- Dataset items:
+++++

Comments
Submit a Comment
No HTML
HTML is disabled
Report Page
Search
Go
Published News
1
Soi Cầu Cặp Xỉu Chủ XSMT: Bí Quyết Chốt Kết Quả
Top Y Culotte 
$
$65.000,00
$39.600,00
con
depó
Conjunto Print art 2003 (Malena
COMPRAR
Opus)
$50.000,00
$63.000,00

+++++

- Problem:
Retyping every line above exactly is all that is needed.

- Output:
Comments
Submit a Comment
No HTML
HTML is disabled
Report Page
Search
Go
Published News
1
Soi Cầu Cặp Xỉu Chủ XSMT: Bí Quyết Chốt Kết Quả
Top Y Culotte 
$
$65.000,00
$39.600,00
con
depó
Conjunto Print art 2003 (Malena
COMPRAR
Opus)
$50.000,00
$63.000,00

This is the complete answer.